There are over 36 million medical hospitalizations each year, with the majority being for acute medical illness.

Inverse relationship for mortality in high-volume hospitals is most consistent for surgical procedures for pancreatic resections and esophageal resections.

Patient treated surgically  at very high-volume of facilities have improve survival compared with those treated at low- volume facilities. 
For all cancers, the risk of death for patients undergoing surgery in very high volume facilities, that is, those treating greater than 900 patients with cancer per year was 88% of that for those who treated at low-volume facilities, those treating less than 275 patients with cancer per year (Stoitzfus, K).
A very small proportion of US hospitals currently meet established volume standards for high-risk operations.
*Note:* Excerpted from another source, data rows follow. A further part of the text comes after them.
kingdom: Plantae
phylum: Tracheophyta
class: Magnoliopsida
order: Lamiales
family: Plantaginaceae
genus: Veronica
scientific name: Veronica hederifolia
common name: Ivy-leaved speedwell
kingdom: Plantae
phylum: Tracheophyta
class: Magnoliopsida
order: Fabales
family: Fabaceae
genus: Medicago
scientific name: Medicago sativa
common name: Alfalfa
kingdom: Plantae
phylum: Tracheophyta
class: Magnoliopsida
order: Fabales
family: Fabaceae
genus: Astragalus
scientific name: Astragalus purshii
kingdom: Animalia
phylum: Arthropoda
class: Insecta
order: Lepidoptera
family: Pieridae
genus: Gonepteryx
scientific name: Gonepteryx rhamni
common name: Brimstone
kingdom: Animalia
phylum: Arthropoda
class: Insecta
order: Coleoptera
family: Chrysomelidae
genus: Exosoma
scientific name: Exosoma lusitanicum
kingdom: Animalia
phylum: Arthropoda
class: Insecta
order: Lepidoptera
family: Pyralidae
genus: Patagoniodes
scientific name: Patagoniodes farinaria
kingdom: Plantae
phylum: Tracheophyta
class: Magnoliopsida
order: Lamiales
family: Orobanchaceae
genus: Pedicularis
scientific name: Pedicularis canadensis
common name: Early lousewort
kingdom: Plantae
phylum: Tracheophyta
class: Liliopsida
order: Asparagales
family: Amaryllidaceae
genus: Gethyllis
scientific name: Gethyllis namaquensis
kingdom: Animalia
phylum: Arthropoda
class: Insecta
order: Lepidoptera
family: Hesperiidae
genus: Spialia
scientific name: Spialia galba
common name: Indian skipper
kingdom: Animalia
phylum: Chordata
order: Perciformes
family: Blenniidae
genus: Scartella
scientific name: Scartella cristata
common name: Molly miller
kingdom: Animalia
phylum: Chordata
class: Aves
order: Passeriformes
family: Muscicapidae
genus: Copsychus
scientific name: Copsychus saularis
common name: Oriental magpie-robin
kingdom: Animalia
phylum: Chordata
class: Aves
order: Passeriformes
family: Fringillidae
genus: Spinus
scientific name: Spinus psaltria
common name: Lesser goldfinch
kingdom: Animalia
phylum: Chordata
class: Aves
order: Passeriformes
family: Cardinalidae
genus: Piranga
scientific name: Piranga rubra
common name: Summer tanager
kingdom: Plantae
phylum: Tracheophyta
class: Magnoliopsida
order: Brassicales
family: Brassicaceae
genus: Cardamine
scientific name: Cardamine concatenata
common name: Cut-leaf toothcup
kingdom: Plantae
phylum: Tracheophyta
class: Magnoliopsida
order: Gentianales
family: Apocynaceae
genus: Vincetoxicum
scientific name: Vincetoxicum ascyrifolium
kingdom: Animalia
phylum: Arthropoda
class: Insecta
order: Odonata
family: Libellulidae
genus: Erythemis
High-volume hospitals have lower operative mortality rates for pancreatic resection, esophagectomy, liver resection and pelvic exenteration.

Larger volume-outcome effects for cancer surgical procedures than for cardiovascular operations.

Not associated with appendiceal rupture rate but is inversely associated with negative appendectomy rates.

In a Medicare review admission to higher volume hospitals associated with a reduction in mortality rates for acute myocardial infarction, congestive heart failure and pneumonia (Ross JS).

Lower hospital treatment volume associated with poor survival in ALL (Maheswaran R).

30 day mortality rates for transcatheter aortic valve replacement are higher and more variable in hospitals with low procedural volume than in hospitals with a high procedural volume.